Theory of market types. Market Types explain why different startups
face wildly different challenges and time horizons. There are three fundamental
situations that change what your company needs to do: creating a new market,
bringing a new product to an existing market, and resegmenting
an existing market. If you're entering an existing market, competition comes
from the incumbent players. When creating a new market, it may take years
before you get traction with early customers.
3.
Finding a market for the product as specified. Customer Development
tries is to find the minimum feature set required to get early customers.
4.
Phases of product & company growth. Customer Development posits
that startups go through four stages of growth; Customer Discovery (when you're
just trying to figure out if there are any customers who might want your
product), Customer Validation (when you make your first revenue by selling your
early product), Customer Creation (akin to a traditional startup launch,) and
Company Building (where you gear up to Cross the Chasm and realign management.
5.
Learning and iterating vs. linear execution. In the early stage of a
startup companies are focused on figuring out which way is up. In a traditional
startup, they would probably launch their product and company, failing or
succeeding spectacularly. Only after a major, public, and expensive failure
would they iterate.
6.
Premature Execution: An insight of Customer Development is that
startups need time spent in a mindset of learning and iterating, before they
try to launch. During that time, they can collect facts and change direction in
private, without dramatic and public embarrassment for their founders and
investors.
This course will challenge your perception of the traditional sales, marketing and business development roles, leave you with a new way to view and organize these roles, and help you increase the odds of a successful venture.
BIOGRAPHICAL
SKETCH:
Steve Blank is a retired serial entrepreneur and private investor. Since 1978
Steve has been a founder of or participant in eight Silicon Valley startups
including Zilog and MIPS, two semiconductor startups;
Ardent, a supercomputer company; Convergent Technologies a workstation company;
SuperMac, an Apple peripheral supplier; Rocket
Science, a video game company, and E.piphany; an enterprise
software company. These startups resulted in five IPO's, and three very deep
craters. Steve's operational roles have spanned CEO to VP of Marketing.

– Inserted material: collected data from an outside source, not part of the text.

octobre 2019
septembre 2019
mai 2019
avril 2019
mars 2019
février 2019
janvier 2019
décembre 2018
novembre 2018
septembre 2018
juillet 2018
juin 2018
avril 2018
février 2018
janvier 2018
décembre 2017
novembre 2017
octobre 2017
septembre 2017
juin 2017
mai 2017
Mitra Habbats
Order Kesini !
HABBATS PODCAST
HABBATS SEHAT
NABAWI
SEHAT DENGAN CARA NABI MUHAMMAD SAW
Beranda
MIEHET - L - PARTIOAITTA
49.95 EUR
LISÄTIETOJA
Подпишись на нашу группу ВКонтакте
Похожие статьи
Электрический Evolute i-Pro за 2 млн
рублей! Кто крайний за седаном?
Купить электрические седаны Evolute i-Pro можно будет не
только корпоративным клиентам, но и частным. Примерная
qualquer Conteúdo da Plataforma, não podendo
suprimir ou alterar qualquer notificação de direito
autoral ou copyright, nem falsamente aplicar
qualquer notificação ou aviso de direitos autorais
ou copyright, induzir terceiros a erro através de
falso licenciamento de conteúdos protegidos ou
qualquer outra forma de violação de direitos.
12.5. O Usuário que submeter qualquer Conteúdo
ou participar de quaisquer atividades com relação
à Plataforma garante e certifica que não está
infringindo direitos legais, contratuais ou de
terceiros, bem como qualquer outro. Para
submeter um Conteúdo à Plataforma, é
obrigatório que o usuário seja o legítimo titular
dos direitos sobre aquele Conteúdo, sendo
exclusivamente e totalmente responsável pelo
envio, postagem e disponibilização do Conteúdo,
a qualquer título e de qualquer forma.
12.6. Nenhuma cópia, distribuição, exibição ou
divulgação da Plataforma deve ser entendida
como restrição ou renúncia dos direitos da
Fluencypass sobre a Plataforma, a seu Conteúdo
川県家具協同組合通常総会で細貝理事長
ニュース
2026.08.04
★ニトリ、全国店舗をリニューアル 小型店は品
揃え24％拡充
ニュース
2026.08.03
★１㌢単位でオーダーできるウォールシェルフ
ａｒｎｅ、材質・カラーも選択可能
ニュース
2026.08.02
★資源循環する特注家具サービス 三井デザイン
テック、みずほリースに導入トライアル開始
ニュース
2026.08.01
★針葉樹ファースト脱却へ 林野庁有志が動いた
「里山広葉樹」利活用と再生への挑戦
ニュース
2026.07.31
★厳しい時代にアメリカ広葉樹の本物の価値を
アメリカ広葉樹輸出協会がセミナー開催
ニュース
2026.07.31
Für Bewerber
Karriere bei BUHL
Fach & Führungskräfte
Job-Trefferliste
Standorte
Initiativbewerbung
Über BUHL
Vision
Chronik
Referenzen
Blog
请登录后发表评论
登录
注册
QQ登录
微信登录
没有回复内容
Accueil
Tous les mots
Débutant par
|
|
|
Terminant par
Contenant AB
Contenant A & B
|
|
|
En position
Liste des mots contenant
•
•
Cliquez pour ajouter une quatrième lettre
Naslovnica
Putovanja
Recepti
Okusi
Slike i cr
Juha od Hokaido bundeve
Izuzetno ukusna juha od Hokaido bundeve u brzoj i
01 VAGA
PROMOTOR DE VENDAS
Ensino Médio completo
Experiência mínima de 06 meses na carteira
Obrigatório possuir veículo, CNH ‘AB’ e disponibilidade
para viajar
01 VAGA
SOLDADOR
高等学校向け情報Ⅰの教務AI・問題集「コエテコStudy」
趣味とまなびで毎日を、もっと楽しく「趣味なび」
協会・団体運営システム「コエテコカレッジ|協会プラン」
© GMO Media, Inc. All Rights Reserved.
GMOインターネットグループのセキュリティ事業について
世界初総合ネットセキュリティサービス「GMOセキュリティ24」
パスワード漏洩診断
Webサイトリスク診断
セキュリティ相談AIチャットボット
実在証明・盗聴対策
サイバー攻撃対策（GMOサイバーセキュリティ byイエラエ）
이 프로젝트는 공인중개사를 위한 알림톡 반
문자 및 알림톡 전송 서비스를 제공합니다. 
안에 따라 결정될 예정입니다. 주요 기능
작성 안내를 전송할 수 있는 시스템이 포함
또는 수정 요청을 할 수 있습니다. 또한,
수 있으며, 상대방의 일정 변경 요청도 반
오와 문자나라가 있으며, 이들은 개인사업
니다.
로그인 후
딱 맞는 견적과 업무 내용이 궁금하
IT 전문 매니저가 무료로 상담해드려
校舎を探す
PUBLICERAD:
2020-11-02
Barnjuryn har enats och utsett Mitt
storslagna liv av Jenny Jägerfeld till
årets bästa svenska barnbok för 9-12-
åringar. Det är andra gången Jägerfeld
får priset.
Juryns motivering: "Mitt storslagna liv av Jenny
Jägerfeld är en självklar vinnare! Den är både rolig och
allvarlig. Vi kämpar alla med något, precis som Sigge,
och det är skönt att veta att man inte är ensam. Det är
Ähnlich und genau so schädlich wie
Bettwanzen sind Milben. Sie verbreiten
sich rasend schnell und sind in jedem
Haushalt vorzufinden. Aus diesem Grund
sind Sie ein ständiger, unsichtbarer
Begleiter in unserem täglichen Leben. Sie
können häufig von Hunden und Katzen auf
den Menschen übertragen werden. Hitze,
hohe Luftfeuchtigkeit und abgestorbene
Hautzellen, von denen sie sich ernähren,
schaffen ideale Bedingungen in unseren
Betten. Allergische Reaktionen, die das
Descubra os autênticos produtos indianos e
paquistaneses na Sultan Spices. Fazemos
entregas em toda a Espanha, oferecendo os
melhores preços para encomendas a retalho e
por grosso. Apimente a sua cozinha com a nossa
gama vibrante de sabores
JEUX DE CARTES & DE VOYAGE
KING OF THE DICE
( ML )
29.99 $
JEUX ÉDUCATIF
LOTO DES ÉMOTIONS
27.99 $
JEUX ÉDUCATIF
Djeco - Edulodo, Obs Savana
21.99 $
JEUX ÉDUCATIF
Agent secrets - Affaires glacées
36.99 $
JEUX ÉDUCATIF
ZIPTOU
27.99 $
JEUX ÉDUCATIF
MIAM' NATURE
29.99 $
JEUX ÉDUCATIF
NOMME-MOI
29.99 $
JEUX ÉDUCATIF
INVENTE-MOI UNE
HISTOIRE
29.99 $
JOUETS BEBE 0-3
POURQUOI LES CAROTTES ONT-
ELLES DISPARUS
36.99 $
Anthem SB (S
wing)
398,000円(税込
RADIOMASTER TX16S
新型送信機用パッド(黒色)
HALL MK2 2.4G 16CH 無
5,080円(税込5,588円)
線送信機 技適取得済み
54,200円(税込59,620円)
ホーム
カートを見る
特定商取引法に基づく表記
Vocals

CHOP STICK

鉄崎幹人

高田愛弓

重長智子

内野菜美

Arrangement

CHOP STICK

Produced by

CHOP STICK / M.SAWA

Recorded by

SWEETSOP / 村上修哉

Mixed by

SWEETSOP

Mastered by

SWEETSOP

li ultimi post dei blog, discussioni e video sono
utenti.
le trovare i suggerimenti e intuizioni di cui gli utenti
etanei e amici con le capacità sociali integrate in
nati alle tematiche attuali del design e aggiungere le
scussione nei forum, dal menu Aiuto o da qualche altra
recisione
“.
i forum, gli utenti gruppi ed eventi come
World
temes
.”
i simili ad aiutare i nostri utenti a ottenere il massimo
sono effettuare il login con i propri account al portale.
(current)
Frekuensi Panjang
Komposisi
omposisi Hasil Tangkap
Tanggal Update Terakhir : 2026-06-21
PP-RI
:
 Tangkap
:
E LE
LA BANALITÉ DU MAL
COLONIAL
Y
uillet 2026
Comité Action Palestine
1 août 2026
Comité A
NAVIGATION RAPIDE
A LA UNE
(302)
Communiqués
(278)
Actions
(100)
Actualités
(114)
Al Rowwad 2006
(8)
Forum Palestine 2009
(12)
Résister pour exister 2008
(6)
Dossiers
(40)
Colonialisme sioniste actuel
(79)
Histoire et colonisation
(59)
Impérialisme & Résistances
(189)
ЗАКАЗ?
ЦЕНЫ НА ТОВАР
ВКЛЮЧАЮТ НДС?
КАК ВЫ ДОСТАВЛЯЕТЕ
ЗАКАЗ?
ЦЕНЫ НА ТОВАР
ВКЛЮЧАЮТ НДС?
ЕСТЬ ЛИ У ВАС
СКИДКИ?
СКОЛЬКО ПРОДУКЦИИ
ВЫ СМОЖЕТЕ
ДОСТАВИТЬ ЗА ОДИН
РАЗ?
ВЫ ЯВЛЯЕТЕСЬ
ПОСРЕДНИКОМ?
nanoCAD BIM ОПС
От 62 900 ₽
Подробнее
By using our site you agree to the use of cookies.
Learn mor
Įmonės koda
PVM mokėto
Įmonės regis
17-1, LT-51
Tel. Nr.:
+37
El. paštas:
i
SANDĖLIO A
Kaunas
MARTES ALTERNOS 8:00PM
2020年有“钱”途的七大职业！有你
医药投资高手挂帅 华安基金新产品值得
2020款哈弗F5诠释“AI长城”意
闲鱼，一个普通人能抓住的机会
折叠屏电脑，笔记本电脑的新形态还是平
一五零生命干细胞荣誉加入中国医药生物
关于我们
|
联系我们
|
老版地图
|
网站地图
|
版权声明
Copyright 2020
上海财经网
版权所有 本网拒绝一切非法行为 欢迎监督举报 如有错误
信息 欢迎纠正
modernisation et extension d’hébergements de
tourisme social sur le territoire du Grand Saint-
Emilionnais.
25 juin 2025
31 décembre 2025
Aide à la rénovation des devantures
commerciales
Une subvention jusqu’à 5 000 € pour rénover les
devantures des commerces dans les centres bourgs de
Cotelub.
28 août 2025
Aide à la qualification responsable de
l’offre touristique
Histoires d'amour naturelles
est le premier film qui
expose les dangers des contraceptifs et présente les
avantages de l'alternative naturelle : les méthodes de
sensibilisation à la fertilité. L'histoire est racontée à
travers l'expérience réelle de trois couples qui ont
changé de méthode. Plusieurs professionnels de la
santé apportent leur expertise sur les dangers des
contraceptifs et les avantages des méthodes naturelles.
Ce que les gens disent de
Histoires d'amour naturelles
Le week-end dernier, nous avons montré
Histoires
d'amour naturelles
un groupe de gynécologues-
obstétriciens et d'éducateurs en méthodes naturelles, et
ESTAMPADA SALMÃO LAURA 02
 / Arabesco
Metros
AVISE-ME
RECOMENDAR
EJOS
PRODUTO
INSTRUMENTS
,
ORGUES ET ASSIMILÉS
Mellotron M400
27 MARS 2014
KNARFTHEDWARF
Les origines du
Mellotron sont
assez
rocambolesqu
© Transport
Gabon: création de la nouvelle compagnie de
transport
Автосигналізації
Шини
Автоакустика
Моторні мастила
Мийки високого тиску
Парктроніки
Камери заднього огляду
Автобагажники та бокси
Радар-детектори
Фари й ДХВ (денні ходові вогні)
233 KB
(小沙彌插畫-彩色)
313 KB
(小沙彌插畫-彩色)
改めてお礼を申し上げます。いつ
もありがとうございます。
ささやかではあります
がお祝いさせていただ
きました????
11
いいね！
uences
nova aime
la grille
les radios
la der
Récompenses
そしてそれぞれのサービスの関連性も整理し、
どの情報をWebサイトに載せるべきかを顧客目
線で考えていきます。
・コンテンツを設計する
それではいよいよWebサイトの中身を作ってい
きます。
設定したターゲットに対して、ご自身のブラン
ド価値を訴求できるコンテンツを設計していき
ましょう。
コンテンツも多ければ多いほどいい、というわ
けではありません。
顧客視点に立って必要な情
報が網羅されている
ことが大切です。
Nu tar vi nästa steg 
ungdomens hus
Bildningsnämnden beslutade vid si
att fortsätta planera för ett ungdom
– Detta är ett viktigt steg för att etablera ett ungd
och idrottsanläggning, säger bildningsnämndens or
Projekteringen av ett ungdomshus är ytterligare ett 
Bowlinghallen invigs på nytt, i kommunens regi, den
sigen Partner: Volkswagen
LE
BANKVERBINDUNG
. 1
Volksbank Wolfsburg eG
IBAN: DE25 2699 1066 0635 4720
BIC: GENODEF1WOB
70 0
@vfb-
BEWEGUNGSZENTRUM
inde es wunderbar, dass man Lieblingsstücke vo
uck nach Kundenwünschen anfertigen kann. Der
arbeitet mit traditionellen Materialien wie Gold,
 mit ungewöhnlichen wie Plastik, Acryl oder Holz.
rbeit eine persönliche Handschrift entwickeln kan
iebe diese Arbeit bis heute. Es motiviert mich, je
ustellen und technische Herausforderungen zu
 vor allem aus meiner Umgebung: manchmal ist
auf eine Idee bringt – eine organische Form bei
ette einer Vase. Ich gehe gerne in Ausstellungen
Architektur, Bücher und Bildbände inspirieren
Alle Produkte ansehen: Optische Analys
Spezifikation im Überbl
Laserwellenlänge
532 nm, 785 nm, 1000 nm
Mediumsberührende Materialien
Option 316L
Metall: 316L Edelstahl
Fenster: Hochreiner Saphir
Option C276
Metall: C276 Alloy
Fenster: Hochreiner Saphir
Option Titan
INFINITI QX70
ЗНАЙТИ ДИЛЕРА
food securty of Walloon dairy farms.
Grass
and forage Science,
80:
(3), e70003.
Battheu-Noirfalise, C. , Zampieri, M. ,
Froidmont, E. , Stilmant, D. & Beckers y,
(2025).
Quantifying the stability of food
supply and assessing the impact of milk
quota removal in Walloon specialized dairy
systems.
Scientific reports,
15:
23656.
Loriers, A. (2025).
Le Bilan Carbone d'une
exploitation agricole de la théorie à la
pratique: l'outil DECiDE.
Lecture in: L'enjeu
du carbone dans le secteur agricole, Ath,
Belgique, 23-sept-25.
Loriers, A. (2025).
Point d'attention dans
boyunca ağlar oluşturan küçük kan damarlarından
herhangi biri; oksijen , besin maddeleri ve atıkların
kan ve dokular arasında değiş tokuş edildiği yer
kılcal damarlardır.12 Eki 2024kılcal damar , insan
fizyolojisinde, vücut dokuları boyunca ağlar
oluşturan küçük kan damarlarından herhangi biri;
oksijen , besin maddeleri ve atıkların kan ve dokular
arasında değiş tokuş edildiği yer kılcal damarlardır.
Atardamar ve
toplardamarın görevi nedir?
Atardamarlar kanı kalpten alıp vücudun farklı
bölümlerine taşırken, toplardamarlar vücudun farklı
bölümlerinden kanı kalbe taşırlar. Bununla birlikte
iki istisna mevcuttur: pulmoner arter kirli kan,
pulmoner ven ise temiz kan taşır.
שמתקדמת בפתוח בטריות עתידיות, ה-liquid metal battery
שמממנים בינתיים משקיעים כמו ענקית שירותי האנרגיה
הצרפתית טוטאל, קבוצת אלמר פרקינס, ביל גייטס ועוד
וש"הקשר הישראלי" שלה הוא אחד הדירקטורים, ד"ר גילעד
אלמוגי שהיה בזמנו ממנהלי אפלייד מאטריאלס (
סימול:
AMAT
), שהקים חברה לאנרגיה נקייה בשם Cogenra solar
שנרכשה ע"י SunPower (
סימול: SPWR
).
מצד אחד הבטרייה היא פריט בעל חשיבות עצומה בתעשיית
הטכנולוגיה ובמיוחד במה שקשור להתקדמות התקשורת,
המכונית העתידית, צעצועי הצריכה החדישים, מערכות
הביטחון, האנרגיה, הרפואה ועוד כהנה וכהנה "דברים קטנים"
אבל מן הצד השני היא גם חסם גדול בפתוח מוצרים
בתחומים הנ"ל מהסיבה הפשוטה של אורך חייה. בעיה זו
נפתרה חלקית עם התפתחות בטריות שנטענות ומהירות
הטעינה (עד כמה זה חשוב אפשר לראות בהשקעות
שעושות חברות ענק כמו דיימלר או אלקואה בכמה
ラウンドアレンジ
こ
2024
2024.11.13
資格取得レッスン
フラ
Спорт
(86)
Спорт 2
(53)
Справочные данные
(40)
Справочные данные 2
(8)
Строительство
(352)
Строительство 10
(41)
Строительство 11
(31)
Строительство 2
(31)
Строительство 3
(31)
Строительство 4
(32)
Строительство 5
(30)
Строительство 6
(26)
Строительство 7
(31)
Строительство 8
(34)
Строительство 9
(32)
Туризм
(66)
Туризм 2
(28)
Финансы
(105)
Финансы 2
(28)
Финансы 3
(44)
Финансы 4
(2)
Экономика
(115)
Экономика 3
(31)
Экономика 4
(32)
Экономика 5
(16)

Steve has been lecturing at the Haas School at U.C. Berkeley in the entrepreneurship program since 2002, Columbia Business School since 2005, and Stanford’s Graduate School of Engineering since 2006 and was awarded the Best Teacher of the year in the MS&E department. He is a Trustee at U.C. Santa Cruz. Currently, Steve serves on the boards of Audubon California and the Peninsula Open Space Trust. He was appointed to the California Coastal Commission by Governor Schwarzenegger in February 2007.